"You wanted to see me, sir?" (Even without a visible rank he's some kind of sir; she's not even nine yet.)
But nobody else notebooks like she does. They can't typically rely on that, can they?
"I'm not sure, sir. I don't know what methods you're using."
"I think a lot of the other students took batteries of personality tests before they launched, but I was never set those tests, sir. I'm happy to sit them now if you'd like."
There is a silence, and she says: "Sir, I wrote in English because I was not aware anyone was spending their time deciphering my notes to myself and the - I thought - minor risk that someone would decide to was worth the increased referenceability. If I start writing in English again, my diary will be less useful to me and less useful to you, because I'll know it's being read and I won't be able to work uncensored. But I am happy to take the standard psych tests or whatever the other students are doing, unless what the other students are doing something involving telepathy and that's why it hasn't been used for me before."
"If you have questions for me about how I'm doing, I can answer them," Aegis volunteers. "I just can't do my own processing in front of readers like that."
"It's nothing about a change in my underlying psychology," she tries. "Sir."
"It's nothing about a change in my underlying psychology, sir," she repeats.

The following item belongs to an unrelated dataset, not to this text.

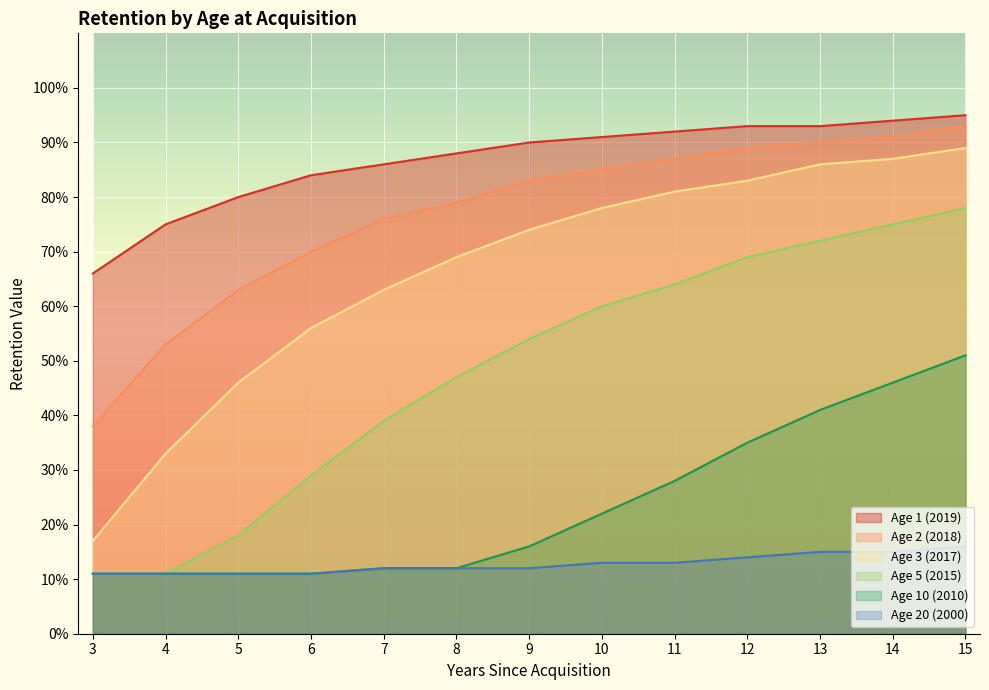

The value of Age 20 (2000) at 9 is 12. True or false?

True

(If they don't know, maybe they don't monitor her conversations? Of course, he didn't explain about reading her journal until she'd deflected a few questions about them suddenly having trouble reading her psychology.)
"I - didn't know you watched it, sir, but I don't mind if you go on doing that, I'm proud of my little empire. I like the game."
"It's more interesting than what it was doing before," says Aegis. "I stopped playing before because it seemed like - space-filler. Reading was more fun, sir. And then when I found out you could bypass the giant - or at least me and Sue could, it didn't work for anyone else I helped - it got interesting again. Stuff I do lasts now. I know my birds and stuff aren't real people but I like them and I want them to have a nice place to not be real in." She pauses. "But I have no idea how the game knew I'd like that, so maybe it just guessed right on the first try."
"Me and Sue are also the only people with the same environment, I think," volunteers Aegis, "even though he doesn't want to do nearly as much with the animal-people, and that makes it more interesting too. And the game showed me where to find him when he was getting bullied a couple years ago. It must be very smart, sir."